When you reproduce the entries below, keep each one exact and drop any pictures.

[Collected data]
= Beginning of Section =

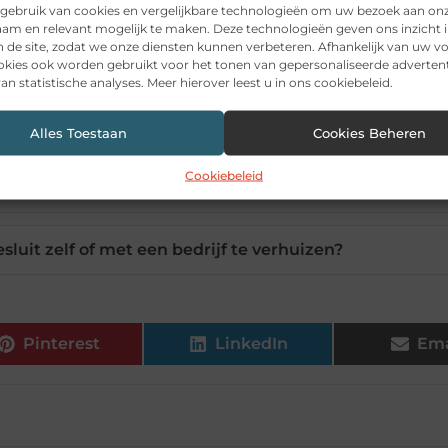
 van een verhuisbedrijf inhuren?
gebruik van cookies en vergelijkbare technologieën om uw bezoek aan on
am en relevant mogelijk te maken. Deze technologieën geven ons inzicht i
n de site, zodat we onze diensten kunnen verbeteren. Afhankelijk van uw 
edkoper dan een verhuisbedrijf?
kies ook worden gebruikt voor het tonen van gepersonaliseerde advertent
an statistische analyses. Meer hierover leest u in ons cookiebeleid.
n zelf verhuizing goed voor?
Alles Toestaan
Cookies Beheren
Cookiebeleid
en in vergelijking met een verhuisbedrijf?
luit zelf of met een bedrijf te verhuizen?
Pinterest
LinkedIn
Ema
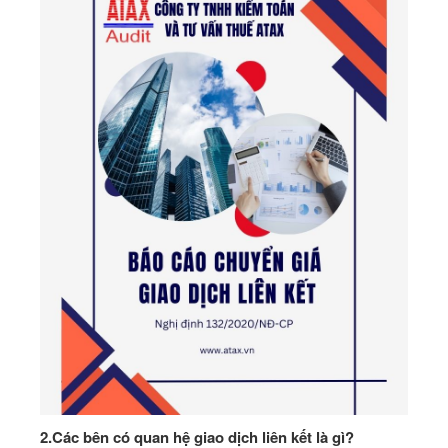
2.
Các bên có quan hệ giao dịch liên kết là gì?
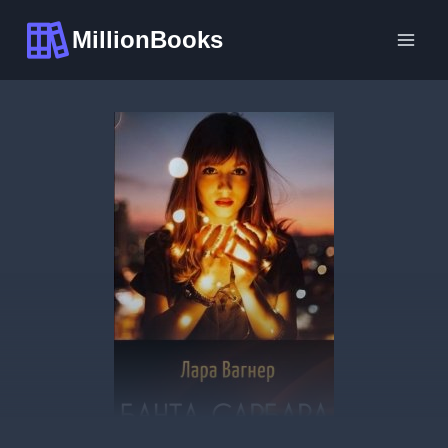
Перейти
MillionBooks
к
содержимому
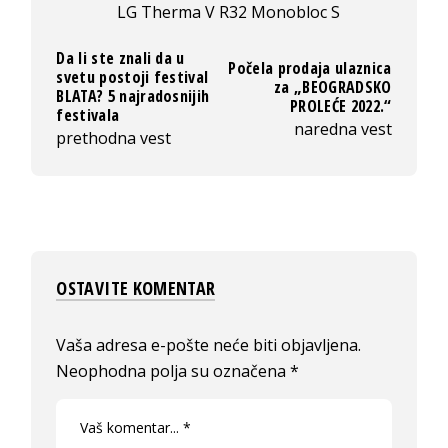
LG Therma V R32 Monobloc S
Da li ste znali da u
Počela prodaja ulaznica
svetu postoji festival
za „BEOGRADSKO
BLATA? 5 najradosnijih
PROLEĆE 2022.“
festivala
naredna vest
prethodna vest
OSTAVITE KOMENTAR
Vaša adresa e-pošte neće biti objavljena.
Neophodna polja su označena
*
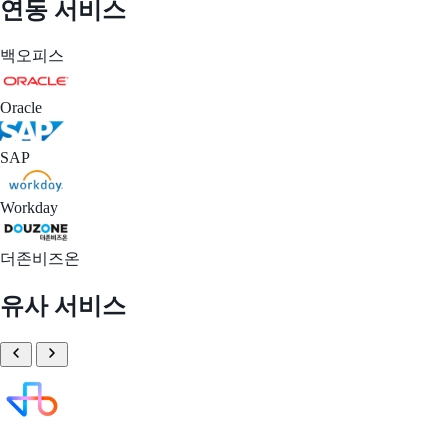
연동 서비스
백오피스
Oracle
SAP
Workday
더존비즈온
유사 서비스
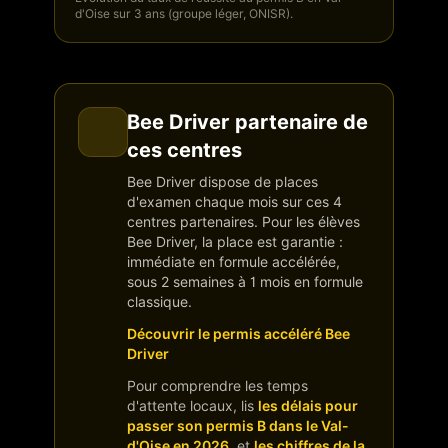
d'Oise
sur 3 ans (groupe léger, ONISR).
Bee Driver partenaire de
ces centres
Bee Driver dispose de places
d'examen chaque mois sur
ces 4
centres
partenaire
s
. Pour les élèves
Bee Driver, la place est garantie :
immédiate en formule accélérée,
sous 2 semaines à 1 mois en formule
classique.
Découvrir le permis accéléré Bee
Driver
Pour comprendre les temps
d'attente locaux, lis
les délais pour
passer son permis B dans le Val-
d'Oise en 2026
, et
les chiffres de la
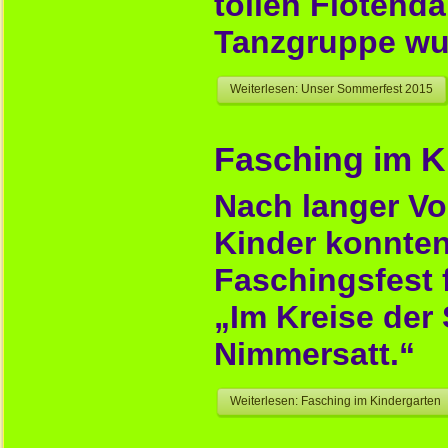
tollen Flötenda
Tanzgruppe wur
Weiterlesen: Unser Sommerfest 2015
Fasching im K
Nach langer Vo
Kinder konnten
Faschingsfest f
„Im Kreise der
Nimmersatt.“
Weiterlesen: Fasching im Kindergarten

= End of Section =

(Solved problem):
 van een verhuisbedrijf inhuren?
gebruik van cookies en vergelijkbare technologieën om uw bezoek aan on
am en relevant mogelijk te maken. Deze technologieën geven ons inzicht i
n de site, zodat we onze diensten kunnen verbeteren. Afhankelijk van uw 
edkoper dan een verhuisbedrijf?
kies ook worden gebruikt voor het tonen van gepersonaliseerde advertent
an statistische analyses. Meer hierover leest u in ons cookiebeleid.
n zelf verhuizing goed voor?
Alles Toestaan
Cookies Beheren
Cookiebeleid
en in vergelijking met een verhuisbedrijf?
luit zelf of met een bedrijf te verhuizen?
Pinterest
LinkedIn
Ema
2.
Các bên có quan hệ giao dịch liên kết là gì?
Перейти
MillionBooks
к
содержимому
LG Therma V R32 Monobloc S
Da li ste znali da u
Počela prodaja ulaznica
svetu postoji festival
za „BEOGRADSKO
BLATA? 5 najradosnijih
PROLEĆE 2022.“
festivala
naredna vest
prethodna vest
OSTAVITE KOMENTAR
Vaša adresa e-pošte neće biti objavljena.
Neophodna polja su označena
*
연동 서비스
백오피스
Oracle
SAP
Workday
더존비즈온
유사 서비스
d'Oise
sur 3 ans (groupe léger, ONISR).
Bee Driver partenaire de
ces centres
Bee Driver dispose de places
d'examen chaque mois sur
ces 4
centres
partenaire
s
. Pour les élèves
Bee Driver, la place est garantie :
immédiate en formule accélérée,
sous 2 semaines à 1 mois en formule
classique.
Découvrir le permis accéléré Bee
Driver
Pour comprendre les temps
d'attente locaux, lis
les délais pour
passer son permis B dans le Val-
d'Oise en 2026
, et
les chiffres de la
tollen Flötenda
Tanzgruppe wur
Weiterlesen: Unser Sommerfest 2015
Fasching im K
Nach langer Vo
Kinder konnten
Faschingsfest f
„Im Kreise der
Nimmersatt.“
Weiterlesen: Fasching im Kindergarten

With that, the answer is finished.